Постепенно спускались сумерки, и тут же, у насыпи, потянулись холмы, на них цепь курганчиков с крестами. Кресты, кресты, простые тесовые кресты…
В эту минуту вошел проводник с военной выправкой, в руках у него фонарь и свечи. Он осторожно осветил вагон и подошел к окошку, желая опустить штору. В грустном раздумье он секунду смотрел на печальные могилы, наконец не выдержал и сказал:
— Глядите, барин, сколько мужицких костей тлеет!
Отвалившись на диван, покачиваясь, Анатолий Николаевич благодушествовал. Он не прочь был пофамильярничать с простым человеком. Глядя на бравый вид проводника, он спросил:
— Ты не из гвардии ли, служивый?
— Так точно. Отслужил, в запас вышел, ныне на чугунке работаю, — охотно отозвался отставной солдат.
— Закрой штору, могил в этих местах что-то много! — приказал Сан-Донато.
— Да-с, дорогонько русскому народу обошлась эта дорожка! — со вздохом вымолвил служитель.
Анатолий обеспокоенно спросил:
— Неужели в этих местах восстание было?
— Беспокойство произошло, но восстание — разве возможно под столицей? — угрюмо посмотрел на пассажира проводник. — Просто мужики мерли как мухи. Голод! Извольте послушать, барин, как о том писано! — не ожидая согласия, отставной солдат громко и четко проговорил:
Водит он армии; в море судами
Правит; в артели сгоняет людей,
Ходит за плугом, стоит за плечами
Каменотесцев, ткачей.
Он-то согнал сюда массы народные,
Многие — в страшной борьбе,
К жизни воззвав эти дебри бесплодные,
Гроб обрели здесь себе.
Прямо дороженька: насыпи узкие,
Столбики, рельсы, мосты.
А по бокам-то все косточки русские…
Сколько их! Ванечка, знаешь ли ты?..
Демидов покраснел, поднялся с дивана и закричал резким, недовольным голосом:
— Да как ты смеешь! Да знаешь ли ты, что бунтовские речи ведешь! За это в Сибири сгноить могут! — Он задыхался от негодования.
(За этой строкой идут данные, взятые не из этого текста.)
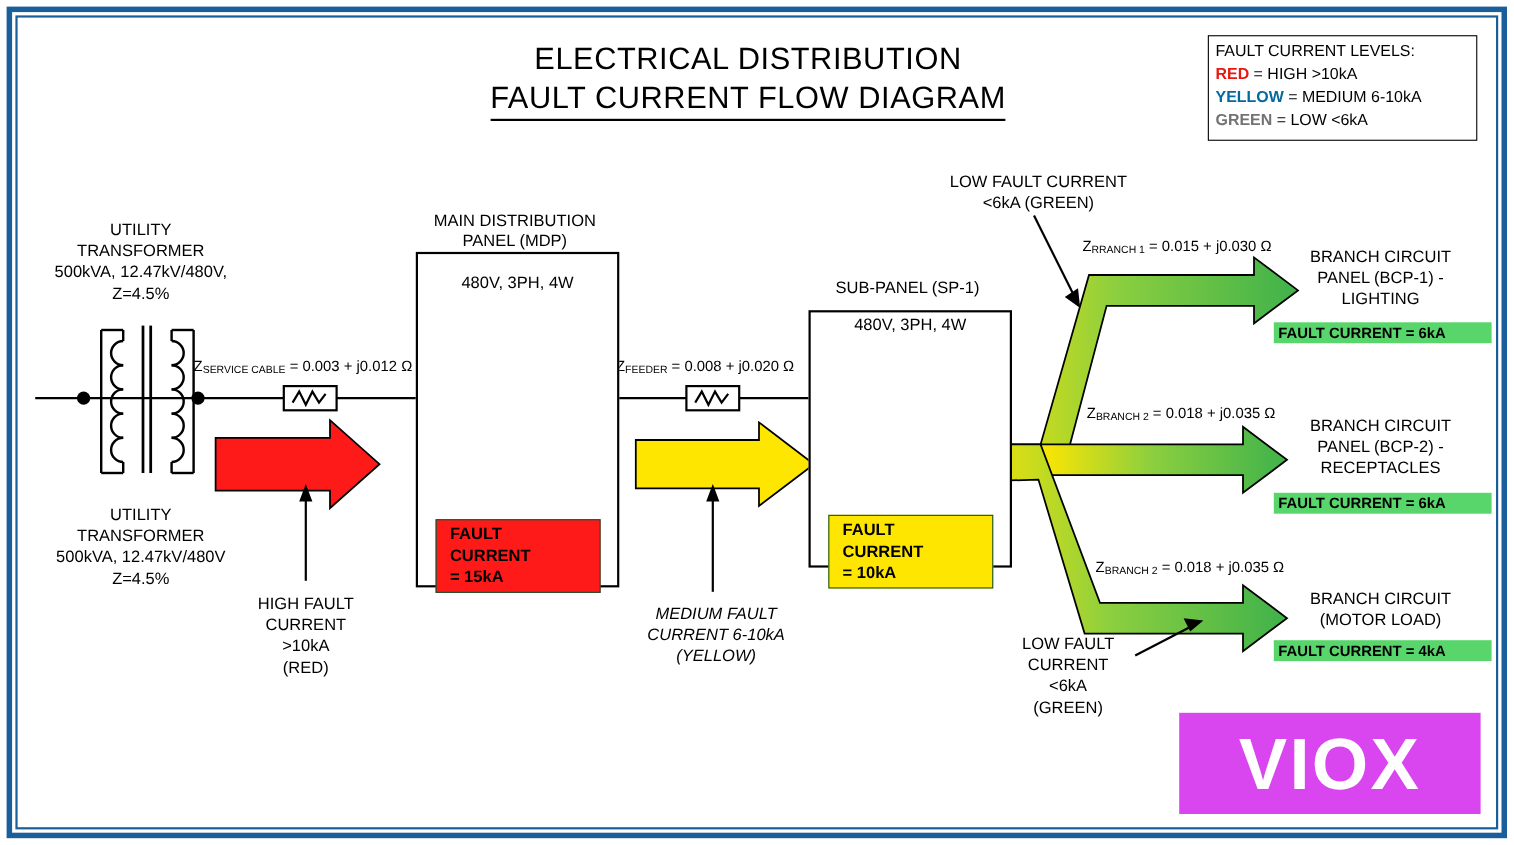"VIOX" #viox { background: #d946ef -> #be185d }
Проводник смолк, лицо его стало строгим. Он терпеливо выслушал гневные окрики Анатолия Николаевича и, когда тот немного успокоился, тихо сказал:
— Виноват, барин. Не знал, что это вас так растревожит. Только напрасно изволите кричать. Это вовсе не бунтовские речи. Извольте знать, то стихи господина Николая Алексеевича Некрасова. Их сынишка мой читает. Поглядите! — Он вынул из кармана небольшую брошюрку и показал пассажиру. — Обратите внимание, тут и прописано: «Дозволено ценсурой». Вот оно как! Извините за беспокойство! — Проводник откозырял по-военному и удалился в соседний вагон.
«Что за времена пошли! — с возмущением подумал Анатолий. — Каждый хам занимается стихами! Почему до сих пор его величество не отправит этого Некрасова в Петропавловскую крепость! Там ему место!»
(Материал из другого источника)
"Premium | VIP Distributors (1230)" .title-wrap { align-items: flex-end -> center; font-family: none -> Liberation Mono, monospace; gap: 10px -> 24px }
Он долго ворочался на диване, не мог успокоиться, брался за французский роман, но читалось плохо. Так в одиночестве он доехал до Вишеры. Здесь на остановке в вагон вошел сытенький румяный господин в золотых очках. Небольшая черная эспаньолка и клетчатый костюм делали его похожим на иностранца. Он учтиво поклонился Демидову и расположился на противоположном диване.
— Очень приятно иметь соседом благовоспитанного человека, — раздался его бархатный голос. — Далеко ли путь держите?
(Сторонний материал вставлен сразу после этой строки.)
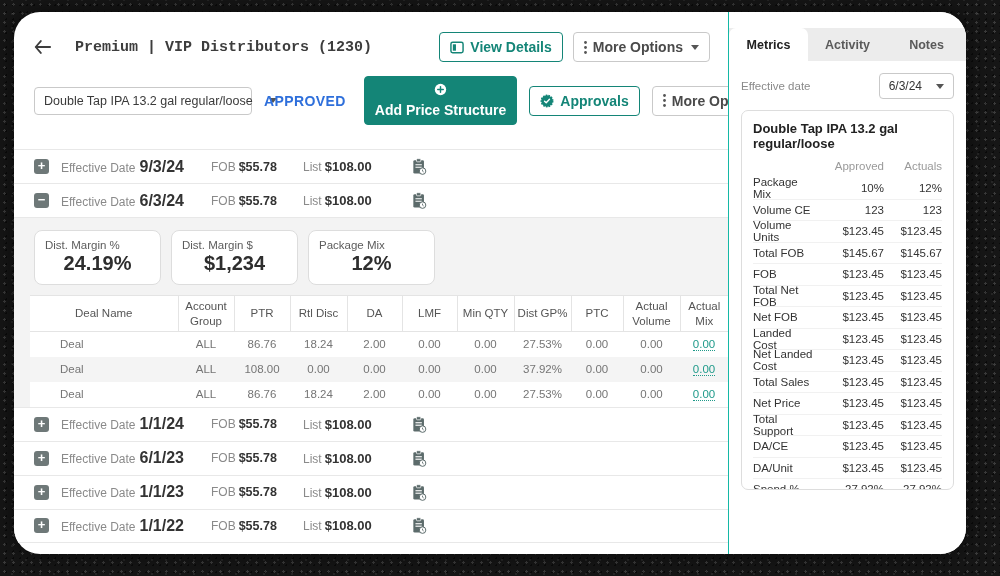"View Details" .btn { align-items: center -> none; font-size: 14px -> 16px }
— До Москвы! — хмуро ответил Анатолий Николаевич.
— Мне повезло, и я добираюсь до первопрестольной! — добродушно оповестил он.
Он несколько минут возился, размещая багаж, а когда поезд тронулся, уселся к столику и заискивающе взглянул на спутника:
— Вы чем-то взволнованы! Позвольте спросить вас, как здесь прислуга?
— Смутьяны! Здешний проводник наговорил такого, что не придумаешь! — взволнованно высказался Сан-Донато.
— О чем же таком наговорил он вам? — полюбопытствовал сосед по салону.
— Мы проехали мимо бесчисленных могил. Слуга железнодорожный позволил себе по этому поводу прочесть стихи Некрасова. Каково? Намек на графа Клейнмихеля.
— Ну, батенька, это не страшно! — потирая руки, промолвил спутник. — Кто в России, и в Санкт-Петербурге особенно, не знает нрава Клейнмихеля? Он и иже с ним крали не по-российски! Жесток был! Приезд его на дорогу уподоблялся холерной эпидемии. Порка, недоедание — вернее, голод — и антисанитарные условия, да-с… Тяжело… Мужики-то отовсюду были согнаны: из Ковенской губернии, из Виленской, Смоленской, Орловской, Новгородской, Псковщины, Тамбовщины, из Калуги и Чернигова, ах, боже мой, всех не перечесть… Многие сложили кости…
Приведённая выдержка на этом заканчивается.